Als daraufhin eines der Mädchen die Spielgefährtinnen fragte: „Kann mal jemand von euch den Kleinen zu seiner Mama bringen?“, wurde ich wütend. Ich zog solange an dem Band, bis die Mädchen es freigaben und rannte damit fort. Doch das blieb nicht ohne Folgen für mich. Die Mädchen beschwerten sich bei der Pausenaufsicht. Dies war zu meinem Unglück Herr Mannhart, mein Mathelehrer, mit dem ich nicht auf besonders gutem Fuß stand. Er kam mit den Mädchen im Schlepptau auf mich zu und fragte streng: „Wo ist das Gummiband?“ Ich ging zur Mitte des Schulhofs. Dort stand ein niedriger quadratischer Brunnen, dessen Ecken vier Poller zierten. Der Platz um den Brunnen war mit zwölf weiteren Pollern, zwischen denen Ketten hingen, eingezäunt. Die insgesamt sechzehn Poller bildeten die Eckpunkte eines Rasters von 3 × 3 Quadraten. Ich hatte das ­Gummiband um drei Poller geschlungen. Herr Mannhart stemmte die Arme in die Seiten, blickte eine Zeit lang auf die Poller mit dem Gummiband und sagte dann: „Ich habe dich bisher, was die Mathe­matik angeht, für einen hoffnungslosen Fall ­gehalten.
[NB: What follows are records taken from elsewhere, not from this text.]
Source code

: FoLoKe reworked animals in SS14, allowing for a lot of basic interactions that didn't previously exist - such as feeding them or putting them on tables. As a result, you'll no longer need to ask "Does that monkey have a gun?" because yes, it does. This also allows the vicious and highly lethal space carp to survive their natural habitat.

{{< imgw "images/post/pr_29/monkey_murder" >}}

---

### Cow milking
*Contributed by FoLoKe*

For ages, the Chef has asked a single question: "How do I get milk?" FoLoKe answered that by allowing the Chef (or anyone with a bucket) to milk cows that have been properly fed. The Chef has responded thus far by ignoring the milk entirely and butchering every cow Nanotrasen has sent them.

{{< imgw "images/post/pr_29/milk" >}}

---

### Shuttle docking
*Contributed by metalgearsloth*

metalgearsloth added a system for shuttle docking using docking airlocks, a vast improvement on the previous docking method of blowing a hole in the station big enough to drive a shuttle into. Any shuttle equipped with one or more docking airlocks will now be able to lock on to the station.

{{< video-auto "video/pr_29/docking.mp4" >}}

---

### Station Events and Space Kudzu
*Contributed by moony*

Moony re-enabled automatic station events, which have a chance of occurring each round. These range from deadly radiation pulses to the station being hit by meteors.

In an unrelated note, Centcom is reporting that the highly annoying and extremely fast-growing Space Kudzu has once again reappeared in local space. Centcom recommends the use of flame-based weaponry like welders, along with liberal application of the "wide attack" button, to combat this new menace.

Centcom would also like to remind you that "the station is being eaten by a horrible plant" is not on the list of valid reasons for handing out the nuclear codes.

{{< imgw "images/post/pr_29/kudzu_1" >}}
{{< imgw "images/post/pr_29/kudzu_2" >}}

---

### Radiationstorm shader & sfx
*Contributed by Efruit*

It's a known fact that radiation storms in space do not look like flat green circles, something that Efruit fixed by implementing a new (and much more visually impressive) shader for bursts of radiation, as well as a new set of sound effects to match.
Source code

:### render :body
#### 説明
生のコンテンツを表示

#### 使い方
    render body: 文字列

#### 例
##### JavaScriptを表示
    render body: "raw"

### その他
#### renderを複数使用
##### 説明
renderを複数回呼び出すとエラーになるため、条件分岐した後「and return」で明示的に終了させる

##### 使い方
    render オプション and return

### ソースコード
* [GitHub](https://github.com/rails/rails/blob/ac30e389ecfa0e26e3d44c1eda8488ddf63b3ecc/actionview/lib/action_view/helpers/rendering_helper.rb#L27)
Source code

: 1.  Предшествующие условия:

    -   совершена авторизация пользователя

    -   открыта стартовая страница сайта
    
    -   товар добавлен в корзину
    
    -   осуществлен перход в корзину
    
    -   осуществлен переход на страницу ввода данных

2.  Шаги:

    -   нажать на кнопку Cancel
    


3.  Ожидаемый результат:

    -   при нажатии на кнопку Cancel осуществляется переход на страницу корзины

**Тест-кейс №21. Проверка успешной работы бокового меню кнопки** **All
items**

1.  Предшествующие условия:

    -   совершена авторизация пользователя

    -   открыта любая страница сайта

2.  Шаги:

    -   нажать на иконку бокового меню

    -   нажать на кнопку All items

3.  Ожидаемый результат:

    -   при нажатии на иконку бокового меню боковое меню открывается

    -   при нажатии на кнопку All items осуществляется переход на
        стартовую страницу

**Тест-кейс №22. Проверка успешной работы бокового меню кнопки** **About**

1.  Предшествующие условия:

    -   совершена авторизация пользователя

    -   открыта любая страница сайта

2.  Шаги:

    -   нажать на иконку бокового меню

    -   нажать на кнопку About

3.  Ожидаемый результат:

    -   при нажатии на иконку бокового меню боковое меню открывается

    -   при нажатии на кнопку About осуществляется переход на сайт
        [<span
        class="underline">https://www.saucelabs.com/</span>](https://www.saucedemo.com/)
Offensichtlich aber habe ich mich getäuscht, denn wie ich sehe, liebst du die Geo­metrie.“ Dann wandte er sich an die Mädchen. „Das Gummiband bildet ein rechtwinkliges Dreieck. Alois wird seine Liebe zur Geometrie noch ein wenig vertiefen und nach dem Unterricht so lange in der Schule bleiben, bis er weiß, wie viele verschiedene rechtwinklige Dreiecke man mit eurem Gummiband zwischen den sechzehn Pollern spannen kann.“ Dann sagte er zu mir: „Ich werde den ganzen Nachmittag über im Lehrerzimmer sein und Klassenar­beiten korrigieren. Du darfst erst dann nach Hause gehen, wenn du mir die richtige Zahl der Dreiecke genannt hast.“ Viermal habe ich an die Lehrerzimmertür geklopft und Herrn Mannhart eine Zahl genannt. Dreimal wurde ich wieder zurückgeschickt. Erst beim vierten Mal war die Zahl richtig, und ich durfte endlich nach Hause. Seitdem ist diese Zahl meine Unglückszahl.“
„Und welche Zahl ist das?“, fragte Inga. „Das werdet ihr doch leicht selbst herausbekommen“, war die Antwort.

© llustration: Matthias Schwoerer
Wie viele verschiedene rechtwinklige Dreiecke kann man mit einem Gummiband spannen, ­deren Ecken alle Poller eines 3 × 3-feldigen quadra­tischen Rasters sind? Dabei gelten Dreiecke wie die in dem Bild, die verschiedene Poller umschlingen, auch wenn sie gleich aussehen, als verschieden.